Al bacino della Standiana di Ravenna si è svolta la 14sima edizione del Dragon Boat Club Crew World Championship, che ha visto protagonista il Dragon Boat Catania, al debutto nella rassegna iridata.

I numeri della manifestazione
Sei giorni di gare, 172 squadre provenienti da trentadue nazioni diverse con 7.000 atleti e 500 gare sulle distanze dei 2.000, 500 e 200 metri, il tutto sotto la regia della Idbf (la federazione internazionale di dragon boat) e della Fidb, con la Regione Emilia Romagna e il comune di Ravenna.

Le dichiarazioni del tecnico del Dragon Boat Catania Tiziana Marletta
“Vivere un mondiale di queste proporzioni è stata un’occasione unica. Abbiamo lavorato per questo appuntamento per tutto l’anno formando una squadra e degli equipaggi capaci di confrontarsi con i migliori atleti del mondo. Usciamo da questa esperienza soddisfatti di aver espresso il massimo per questa squadra, consapevoli di aver lavorato duro per tutto l’anno e di aver raggiunto preparazione e mentalità degne di competizioni mondiali”.

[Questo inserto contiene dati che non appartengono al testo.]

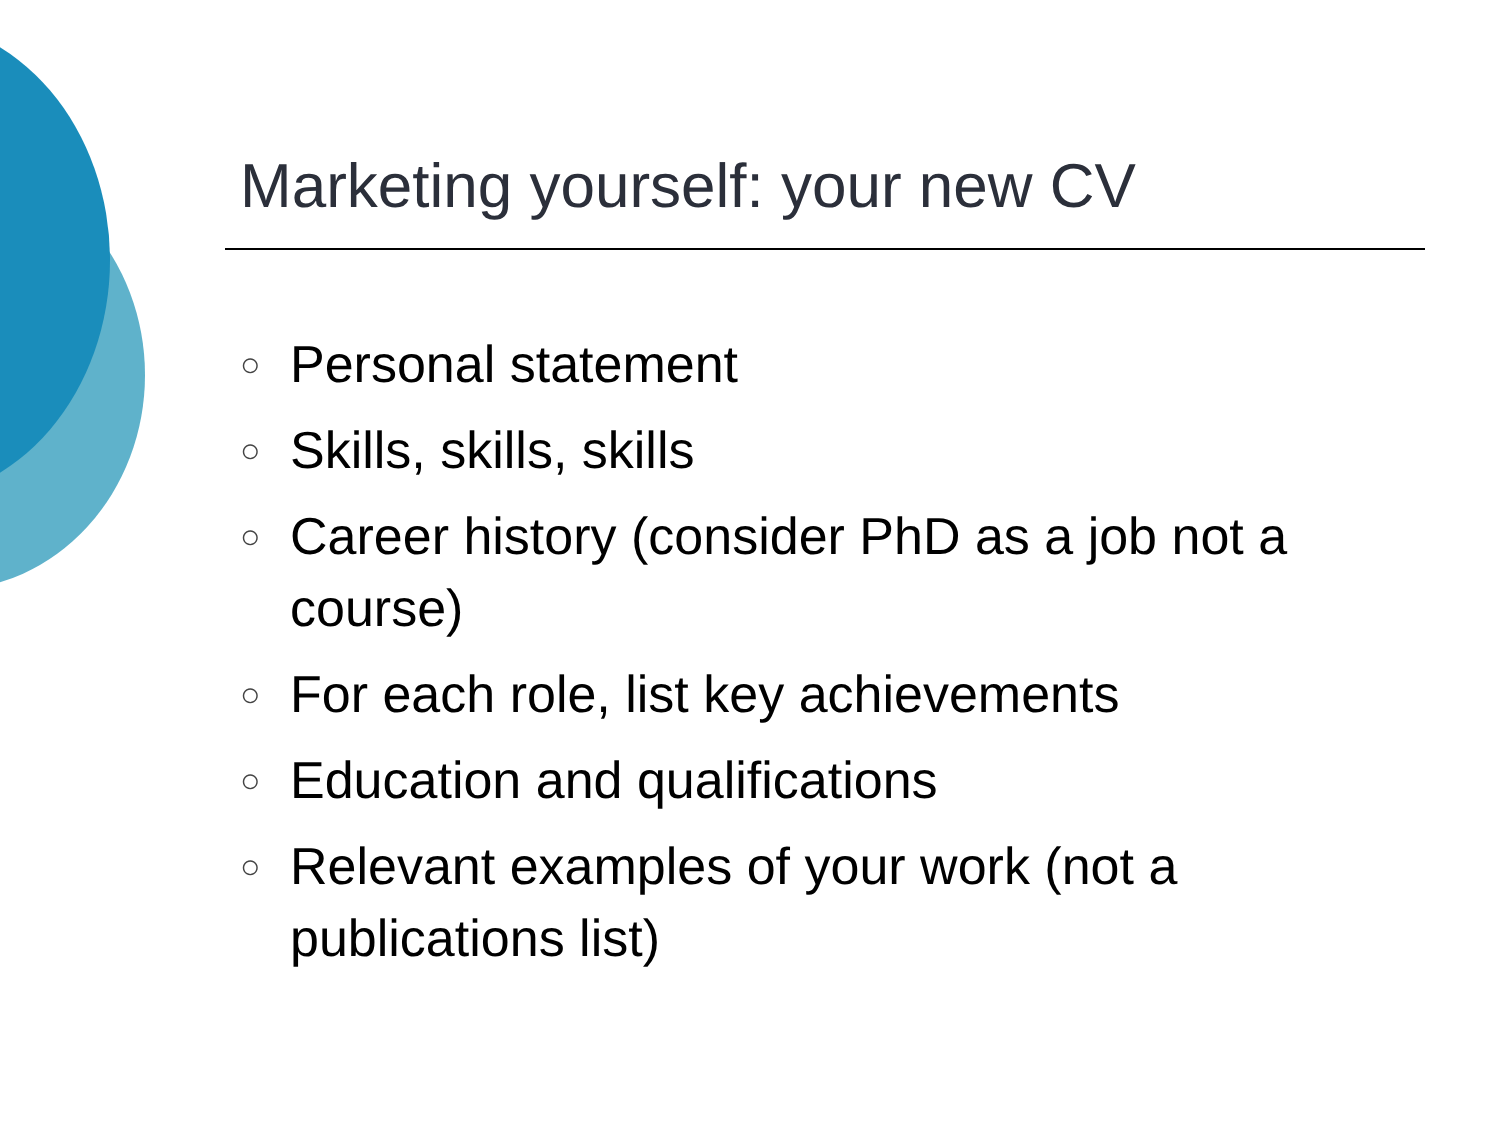Marketing yourself: your new CV
○ Personal statement
○ Skills, skills, skills
○ Career history (consider PhD as a job not a course)
○ For each role, list key achievements
○ Education and qualifications
○ Relevant examples of your work (not a publications list)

Le dichiarazioni del capitano e timoniere del Dragon Boat Catania Fabrizio Messina
“Catania c’è e si sente. Essere qui è un sogno per ogni atleta, non si era mai visto un Mondiale così partecipato e di grande livello agonistico. L’Italia è riuscita a richiamare, a Ravenna, i più importanti blocchi agonistici di questa disciplina, quelli orientali ed americani. Ogni istante di questa lunga settimana ha fatto vivere alla nostra squadra un confronto non solo agonistico, ma di mentalità con il resto del mondo, tesoro unico per ogni atleta che vive con passione la disciplina del dragon boat. Un pensiero va al progetto olimpico, a Parigi abbiamo visto sfilare alcuni equipaggi durante le gare di canoa, presagio emozionante per il futuro di questo sport sotto il segno dei cinque cerchi”.